BEGIN
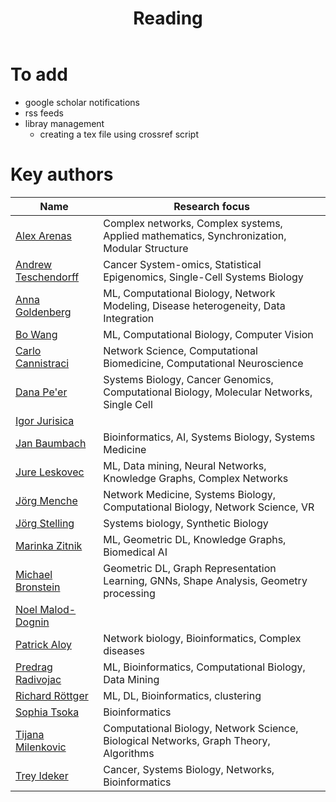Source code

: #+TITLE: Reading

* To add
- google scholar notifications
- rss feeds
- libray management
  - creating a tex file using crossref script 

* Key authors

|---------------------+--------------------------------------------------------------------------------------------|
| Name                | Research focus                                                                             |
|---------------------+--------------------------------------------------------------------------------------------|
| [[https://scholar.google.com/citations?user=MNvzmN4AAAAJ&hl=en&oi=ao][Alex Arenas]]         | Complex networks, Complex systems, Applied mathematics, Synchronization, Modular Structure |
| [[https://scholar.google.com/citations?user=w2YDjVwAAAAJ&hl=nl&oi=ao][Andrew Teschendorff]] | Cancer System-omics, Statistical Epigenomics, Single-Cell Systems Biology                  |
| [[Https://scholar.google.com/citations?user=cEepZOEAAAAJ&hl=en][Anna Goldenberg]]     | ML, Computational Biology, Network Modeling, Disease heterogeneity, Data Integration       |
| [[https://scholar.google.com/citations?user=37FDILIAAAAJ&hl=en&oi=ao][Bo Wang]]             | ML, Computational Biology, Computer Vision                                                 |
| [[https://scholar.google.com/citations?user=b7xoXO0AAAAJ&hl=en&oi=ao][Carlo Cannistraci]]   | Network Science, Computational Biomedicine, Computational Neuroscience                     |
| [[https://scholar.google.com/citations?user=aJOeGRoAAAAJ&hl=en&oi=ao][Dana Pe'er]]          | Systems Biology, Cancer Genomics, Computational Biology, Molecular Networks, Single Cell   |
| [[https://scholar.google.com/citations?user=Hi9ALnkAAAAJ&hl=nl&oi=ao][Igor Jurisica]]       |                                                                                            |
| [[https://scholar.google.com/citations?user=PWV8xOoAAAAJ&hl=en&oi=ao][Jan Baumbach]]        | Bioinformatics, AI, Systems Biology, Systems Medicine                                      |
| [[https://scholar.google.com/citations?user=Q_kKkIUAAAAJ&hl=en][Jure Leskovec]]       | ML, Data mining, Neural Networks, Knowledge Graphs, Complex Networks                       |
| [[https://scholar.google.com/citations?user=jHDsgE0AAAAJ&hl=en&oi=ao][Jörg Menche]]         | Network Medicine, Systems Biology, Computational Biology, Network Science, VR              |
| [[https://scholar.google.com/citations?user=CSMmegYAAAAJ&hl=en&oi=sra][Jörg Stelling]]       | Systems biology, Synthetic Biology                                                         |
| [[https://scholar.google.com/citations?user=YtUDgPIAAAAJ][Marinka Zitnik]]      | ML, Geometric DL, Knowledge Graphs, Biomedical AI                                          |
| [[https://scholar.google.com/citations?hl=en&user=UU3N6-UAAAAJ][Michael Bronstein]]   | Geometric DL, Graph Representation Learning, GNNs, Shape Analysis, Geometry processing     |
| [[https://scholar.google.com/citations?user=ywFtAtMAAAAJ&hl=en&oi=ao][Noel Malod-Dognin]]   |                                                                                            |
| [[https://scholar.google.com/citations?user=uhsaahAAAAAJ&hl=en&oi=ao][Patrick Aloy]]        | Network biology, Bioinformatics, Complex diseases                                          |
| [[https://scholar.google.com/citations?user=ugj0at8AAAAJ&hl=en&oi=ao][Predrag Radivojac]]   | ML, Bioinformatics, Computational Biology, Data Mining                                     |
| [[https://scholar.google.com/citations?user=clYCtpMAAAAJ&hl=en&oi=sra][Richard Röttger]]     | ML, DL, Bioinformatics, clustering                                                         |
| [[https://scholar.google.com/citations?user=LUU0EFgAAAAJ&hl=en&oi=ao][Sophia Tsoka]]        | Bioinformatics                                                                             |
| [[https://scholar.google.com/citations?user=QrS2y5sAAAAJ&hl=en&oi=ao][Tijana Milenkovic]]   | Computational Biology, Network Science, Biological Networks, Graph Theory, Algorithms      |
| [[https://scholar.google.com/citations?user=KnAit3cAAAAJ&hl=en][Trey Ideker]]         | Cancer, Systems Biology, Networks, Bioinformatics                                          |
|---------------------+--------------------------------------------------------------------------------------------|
END
BEGIN
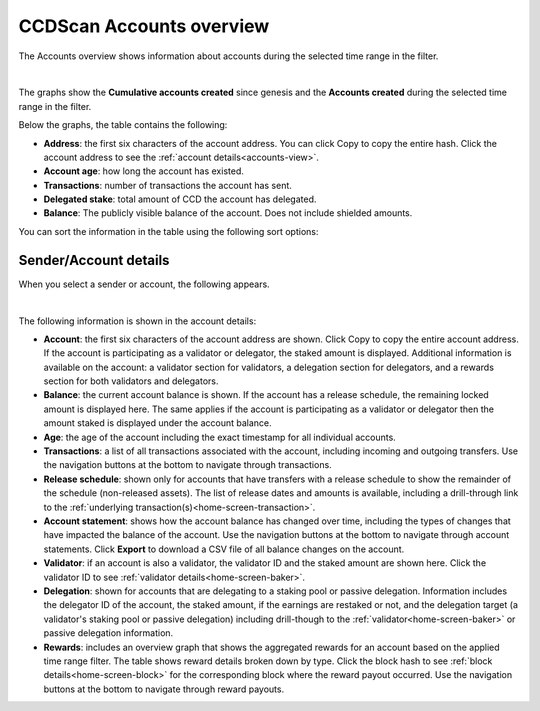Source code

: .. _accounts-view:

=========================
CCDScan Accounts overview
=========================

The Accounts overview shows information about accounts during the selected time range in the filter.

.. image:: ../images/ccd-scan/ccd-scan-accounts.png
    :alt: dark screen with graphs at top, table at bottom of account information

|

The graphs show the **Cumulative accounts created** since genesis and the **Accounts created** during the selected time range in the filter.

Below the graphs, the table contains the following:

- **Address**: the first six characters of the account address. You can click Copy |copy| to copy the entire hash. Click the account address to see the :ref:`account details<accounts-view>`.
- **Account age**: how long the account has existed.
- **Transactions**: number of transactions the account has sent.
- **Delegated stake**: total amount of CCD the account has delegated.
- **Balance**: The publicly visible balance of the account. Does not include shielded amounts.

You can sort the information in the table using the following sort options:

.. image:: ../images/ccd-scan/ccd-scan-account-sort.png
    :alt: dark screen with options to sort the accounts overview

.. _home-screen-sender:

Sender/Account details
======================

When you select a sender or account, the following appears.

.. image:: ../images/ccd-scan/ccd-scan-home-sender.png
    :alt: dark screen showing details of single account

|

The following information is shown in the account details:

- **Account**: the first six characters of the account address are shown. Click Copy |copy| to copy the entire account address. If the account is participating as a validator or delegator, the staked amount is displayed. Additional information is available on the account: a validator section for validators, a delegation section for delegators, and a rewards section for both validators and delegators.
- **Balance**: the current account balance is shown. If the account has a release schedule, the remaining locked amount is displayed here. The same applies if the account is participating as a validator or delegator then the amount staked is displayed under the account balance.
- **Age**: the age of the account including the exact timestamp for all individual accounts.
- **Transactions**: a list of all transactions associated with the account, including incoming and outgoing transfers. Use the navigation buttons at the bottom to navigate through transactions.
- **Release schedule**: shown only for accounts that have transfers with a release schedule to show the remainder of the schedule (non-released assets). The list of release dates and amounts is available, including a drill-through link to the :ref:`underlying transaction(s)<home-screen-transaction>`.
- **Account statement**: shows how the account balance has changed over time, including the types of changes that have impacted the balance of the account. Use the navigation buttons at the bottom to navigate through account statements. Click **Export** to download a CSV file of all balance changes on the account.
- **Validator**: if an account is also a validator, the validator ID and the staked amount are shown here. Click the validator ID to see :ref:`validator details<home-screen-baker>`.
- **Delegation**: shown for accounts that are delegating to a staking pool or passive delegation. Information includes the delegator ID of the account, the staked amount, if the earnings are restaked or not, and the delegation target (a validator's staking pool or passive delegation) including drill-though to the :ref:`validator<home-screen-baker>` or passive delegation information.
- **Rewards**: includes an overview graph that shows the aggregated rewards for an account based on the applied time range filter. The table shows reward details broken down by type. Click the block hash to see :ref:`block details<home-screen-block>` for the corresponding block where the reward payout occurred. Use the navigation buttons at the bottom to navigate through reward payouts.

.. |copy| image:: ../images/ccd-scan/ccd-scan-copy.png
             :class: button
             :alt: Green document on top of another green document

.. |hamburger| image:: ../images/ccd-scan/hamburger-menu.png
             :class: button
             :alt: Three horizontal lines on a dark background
END
Gather each line in the data that holds the string "image".

.. image:: ../images/ccd-scan/ccd-scan-accounts.png
.. image:: ../images/ccd-scan/ccd-scan-account-sort.png
.. image:: ../images/ccd-scan/ccd-scan-home-sender.png
.. |copy| image:: ../images/ccd-scan/ccd-scan-copy.png
.. |hamburger| image:: ../images/ccd-scan/hamburger-menu.png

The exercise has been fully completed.